EXERCISE AIM: Please give the number of lines in the records below where the word "root" occurs, and nothing else.

PROVIDED RECORDS Start Marker

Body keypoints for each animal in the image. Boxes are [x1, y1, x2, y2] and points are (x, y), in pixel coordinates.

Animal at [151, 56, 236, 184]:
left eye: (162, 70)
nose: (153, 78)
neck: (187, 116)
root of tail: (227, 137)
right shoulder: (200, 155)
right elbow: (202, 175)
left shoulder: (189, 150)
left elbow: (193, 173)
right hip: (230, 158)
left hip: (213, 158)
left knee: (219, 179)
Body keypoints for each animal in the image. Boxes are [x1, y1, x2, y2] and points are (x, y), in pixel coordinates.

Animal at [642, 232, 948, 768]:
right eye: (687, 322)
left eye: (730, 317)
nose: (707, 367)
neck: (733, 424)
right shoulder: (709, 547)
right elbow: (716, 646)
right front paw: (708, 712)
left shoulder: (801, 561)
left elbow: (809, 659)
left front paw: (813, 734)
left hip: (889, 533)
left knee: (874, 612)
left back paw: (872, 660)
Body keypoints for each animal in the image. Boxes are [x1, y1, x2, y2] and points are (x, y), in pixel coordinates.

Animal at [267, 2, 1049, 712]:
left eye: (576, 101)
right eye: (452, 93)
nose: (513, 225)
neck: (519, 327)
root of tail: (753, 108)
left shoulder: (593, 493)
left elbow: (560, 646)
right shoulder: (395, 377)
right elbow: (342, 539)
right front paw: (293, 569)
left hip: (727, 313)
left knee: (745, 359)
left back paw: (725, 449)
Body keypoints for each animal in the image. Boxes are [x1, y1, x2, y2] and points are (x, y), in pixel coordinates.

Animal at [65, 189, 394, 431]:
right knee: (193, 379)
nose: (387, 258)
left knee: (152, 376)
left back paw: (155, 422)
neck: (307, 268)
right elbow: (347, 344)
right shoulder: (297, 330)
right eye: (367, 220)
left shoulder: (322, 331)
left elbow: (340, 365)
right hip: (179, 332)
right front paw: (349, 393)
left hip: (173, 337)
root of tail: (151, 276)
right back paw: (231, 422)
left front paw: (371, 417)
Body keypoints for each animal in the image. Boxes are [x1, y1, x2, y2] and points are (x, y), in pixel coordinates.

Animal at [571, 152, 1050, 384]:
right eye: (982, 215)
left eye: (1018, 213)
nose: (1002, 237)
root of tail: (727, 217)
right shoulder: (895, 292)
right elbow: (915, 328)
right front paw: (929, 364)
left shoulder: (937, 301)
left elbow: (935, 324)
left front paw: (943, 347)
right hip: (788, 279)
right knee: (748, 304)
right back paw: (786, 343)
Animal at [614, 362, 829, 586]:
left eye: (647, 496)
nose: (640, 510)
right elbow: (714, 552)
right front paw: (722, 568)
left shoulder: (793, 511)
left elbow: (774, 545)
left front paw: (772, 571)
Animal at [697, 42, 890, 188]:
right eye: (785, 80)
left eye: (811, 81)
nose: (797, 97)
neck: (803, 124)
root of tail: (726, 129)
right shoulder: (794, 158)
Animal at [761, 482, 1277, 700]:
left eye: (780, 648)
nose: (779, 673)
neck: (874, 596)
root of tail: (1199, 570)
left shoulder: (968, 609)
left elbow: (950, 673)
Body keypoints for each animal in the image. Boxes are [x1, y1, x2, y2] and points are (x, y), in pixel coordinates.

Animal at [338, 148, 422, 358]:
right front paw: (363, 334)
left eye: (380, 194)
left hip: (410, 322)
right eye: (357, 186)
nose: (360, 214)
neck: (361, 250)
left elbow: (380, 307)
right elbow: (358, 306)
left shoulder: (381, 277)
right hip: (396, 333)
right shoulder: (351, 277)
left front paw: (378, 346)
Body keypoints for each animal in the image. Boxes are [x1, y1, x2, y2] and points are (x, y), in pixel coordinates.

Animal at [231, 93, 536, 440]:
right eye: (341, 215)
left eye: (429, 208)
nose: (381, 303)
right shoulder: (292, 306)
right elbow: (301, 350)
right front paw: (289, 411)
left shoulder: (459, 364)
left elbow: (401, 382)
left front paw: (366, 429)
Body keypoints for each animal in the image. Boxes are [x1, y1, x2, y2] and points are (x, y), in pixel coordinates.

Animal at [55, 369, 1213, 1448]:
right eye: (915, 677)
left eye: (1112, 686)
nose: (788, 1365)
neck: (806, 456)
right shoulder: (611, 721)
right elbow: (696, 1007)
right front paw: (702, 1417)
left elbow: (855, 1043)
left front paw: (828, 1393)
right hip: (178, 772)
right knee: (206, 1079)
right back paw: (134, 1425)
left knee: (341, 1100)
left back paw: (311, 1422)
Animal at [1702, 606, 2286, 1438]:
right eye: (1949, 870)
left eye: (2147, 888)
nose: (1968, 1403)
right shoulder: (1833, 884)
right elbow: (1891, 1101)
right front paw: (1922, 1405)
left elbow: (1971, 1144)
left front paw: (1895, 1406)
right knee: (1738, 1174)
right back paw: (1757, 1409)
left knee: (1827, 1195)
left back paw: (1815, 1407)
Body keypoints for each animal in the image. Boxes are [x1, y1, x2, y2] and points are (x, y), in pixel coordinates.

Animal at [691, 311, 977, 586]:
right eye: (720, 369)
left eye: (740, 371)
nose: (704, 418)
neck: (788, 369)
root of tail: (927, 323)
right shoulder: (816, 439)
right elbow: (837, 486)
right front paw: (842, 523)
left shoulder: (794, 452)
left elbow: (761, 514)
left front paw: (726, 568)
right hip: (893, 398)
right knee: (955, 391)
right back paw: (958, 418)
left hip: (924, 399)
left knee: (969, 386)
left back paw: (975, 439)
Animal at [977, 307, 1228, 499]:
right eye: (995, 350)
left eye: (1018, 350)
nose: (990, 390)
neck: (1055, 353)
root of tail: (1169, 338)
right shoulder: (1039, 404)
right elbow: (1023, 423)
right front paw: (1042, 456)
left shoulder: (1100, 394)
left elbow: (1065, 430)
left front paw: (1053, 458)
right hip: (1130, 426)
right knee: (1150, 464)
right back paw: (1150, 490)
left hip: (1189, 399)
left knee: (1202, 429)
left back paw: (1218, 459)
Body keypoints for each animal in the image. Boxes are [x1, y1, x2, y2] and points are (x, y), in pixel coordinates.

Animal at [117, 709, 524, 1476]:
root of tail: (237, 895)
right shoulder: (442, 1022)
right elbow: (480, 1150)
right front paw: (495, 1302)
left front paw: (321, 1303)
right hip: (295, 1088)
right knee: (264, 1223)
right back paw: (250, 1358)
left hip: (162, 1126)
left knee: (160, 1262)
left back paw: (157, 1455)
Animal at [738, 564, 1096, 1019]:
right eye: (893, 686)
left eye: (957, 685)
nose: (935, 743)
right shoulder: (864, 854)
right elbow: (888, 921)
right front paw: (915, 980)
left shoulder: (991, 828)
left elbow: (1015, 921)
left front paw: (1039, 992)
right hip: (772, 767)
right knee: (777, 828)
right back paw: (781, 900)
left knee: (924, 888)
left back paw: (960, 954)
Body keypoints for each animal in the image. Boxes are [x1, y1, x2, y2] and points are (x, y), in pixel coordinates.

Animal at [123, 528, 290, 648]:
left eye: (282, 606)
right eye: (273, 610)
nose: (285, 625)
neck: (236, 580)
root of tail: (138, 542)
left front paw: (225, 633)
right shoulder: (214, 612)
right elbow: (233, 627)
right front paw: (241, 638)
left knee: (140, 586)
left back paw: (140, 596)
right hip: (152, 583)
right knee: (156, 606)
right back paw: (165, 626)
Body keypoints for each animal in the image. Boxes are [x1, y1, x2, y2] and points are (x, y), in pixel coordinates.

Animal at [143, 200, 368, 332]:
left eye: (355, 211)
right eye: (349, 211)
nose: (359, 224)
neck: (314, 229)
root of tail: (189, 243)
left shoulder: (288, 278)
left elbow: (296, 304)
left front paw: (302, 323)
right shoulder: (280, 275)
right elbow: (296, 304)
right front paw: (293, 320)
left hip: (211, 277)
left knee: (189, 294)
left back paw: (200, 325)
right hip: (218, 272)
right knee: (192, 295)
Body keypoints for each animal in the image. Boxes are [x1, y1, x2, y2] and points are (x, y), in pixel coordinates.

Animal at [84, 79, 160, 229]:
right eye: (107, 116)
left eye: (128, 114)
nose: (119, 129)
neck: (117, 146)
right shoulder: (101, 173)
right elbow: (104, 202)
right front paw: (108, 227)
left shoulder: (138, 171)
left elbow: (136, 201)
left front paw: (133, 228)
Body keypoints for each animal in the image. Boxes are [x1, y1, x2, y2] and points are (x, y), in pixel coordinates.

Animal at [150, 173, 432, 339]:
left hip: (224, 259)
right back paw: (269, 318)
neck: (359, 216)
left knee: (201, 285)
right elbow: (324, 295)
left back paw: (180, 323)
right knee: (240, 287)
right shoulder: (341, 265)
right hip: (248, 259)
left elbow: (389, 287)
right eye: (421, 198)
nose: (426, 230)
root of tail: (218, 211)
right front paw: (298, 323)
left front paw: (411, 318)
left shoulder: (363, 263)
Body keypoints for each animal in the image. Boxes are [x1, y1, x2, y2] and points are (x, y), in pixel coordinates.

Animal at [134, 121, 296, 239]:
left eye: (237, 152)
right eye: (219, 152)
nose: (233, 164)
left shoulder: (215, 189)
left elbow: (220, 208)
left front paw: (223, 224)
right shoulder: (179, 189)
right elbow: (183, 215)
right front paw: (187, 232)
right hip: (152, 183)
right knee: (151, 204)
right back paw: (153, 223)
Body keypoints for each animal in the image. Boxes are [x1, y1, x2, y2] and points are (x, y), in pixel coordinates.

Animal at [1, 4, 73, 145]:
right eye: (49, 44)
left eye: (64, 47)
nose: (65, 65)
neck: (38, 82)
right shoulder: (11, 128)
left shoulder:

PROVIDED RECORDS End Marker

TASK RESULT: 12